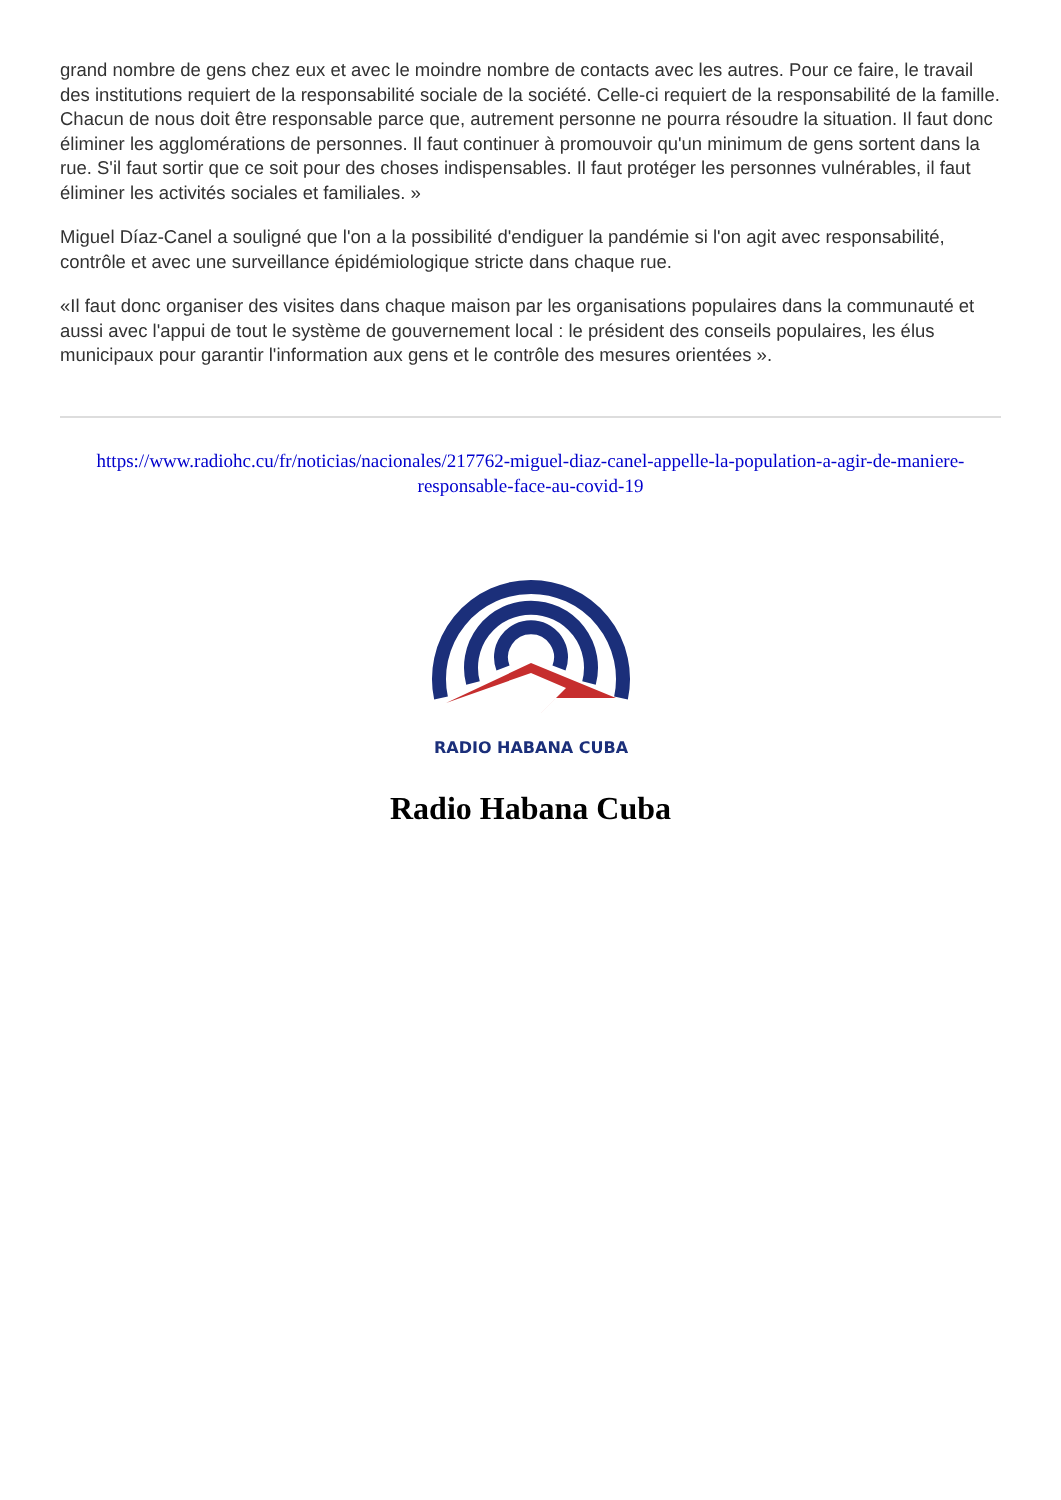grand nombre de gens chez eux et avec le moindre nombre de contacts avec les autres. Pour ce faire, le travail des institutions requiert de la responsabilité sociale de la société. Celle-ci requiert de la responsabilité de la famille. Chacun de nous doit être responsable parce que, autrement personne ne pourra résoudre la situation. Il faut donc éliminer les agglomérations de personnes. Il faut continuer à promouvoir qu'un minimum de gens sortent dans la rue. S'il faut sortir que ce soit pour des choses indispensables. Il faut protéger les personnes vulnérables, il faut éliminer les activités sociales et familiales. »
Miguel Díaz-Canel a souligné que l'on a la possibilité d'endiguer la pandémie si l'on agit avec responsabilité, contrôle et avec une surveillance épidémiologique stricte dans chaque rue.
«Il faut donc organiser des visites dans chaque maison par les organisations populaires dans la communauté et aussi avec l'appui de tout le système de gouvernement local : le président des conseils populaires, les élus municipaux pour garantir l'information aux gens et le contrôle des mesures orientées ».
https://www.radiohc.cu/fr/noticias/nacionales/217762-miguel-diaz-canel-appelle-la-population-a-agir-de-maniere-responsable-face-au-covid-19
RADIO HABANA CUBA
Radio Habana Cuba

****************

Your task
Leave the pictures out and output the rest of the data word for word.

Your response
grand nombre de gens chez eux et avec le moindre nombre de contacts avec les autres. Pour ce faire, le travail des institutions requiert de la responsabilité sociale de la société. Celle-ci requiert de la responsabilité de la famille. Chacun de nous doit être responsable parce que, autrement personne ne pourra résoudre la situation. Il faut donc éliminer les agglomérations de personnes. Il faut continuer à promouvoir qu'un minimum de gens sortent dans la rue. S'il faut sortir que ce soit pour des choses indispensables. Il faut protéger les personnes vulnérables, il faut éliminer les activités sociales et familiales. »
Miguel Díaz-Canel a souligné que l'on a la possibilité d'endiguer la pandémie si l'on agit avec responsabilité, contrôle et avec une surveillance épidémiologique stricte dans chaque rue.
«Il faut donc organiser des visites dans chaque maison par les organisations populaires dans la communauté et aussi avec l'appui de tout le système de gouvernement local : le président des conseils populaires, les élus municipaux pour garantir l'information aux gens et le contrôle des mesures orientées ».
https://www.radiohc.cu/fr/noticias/nacionales/217762-miguel-diaz-canel-appelle-la-population-a-agir-de-maniere-responsable-face-au-covid-19
RADIO HABANA CUBA
Radio Habana Cuba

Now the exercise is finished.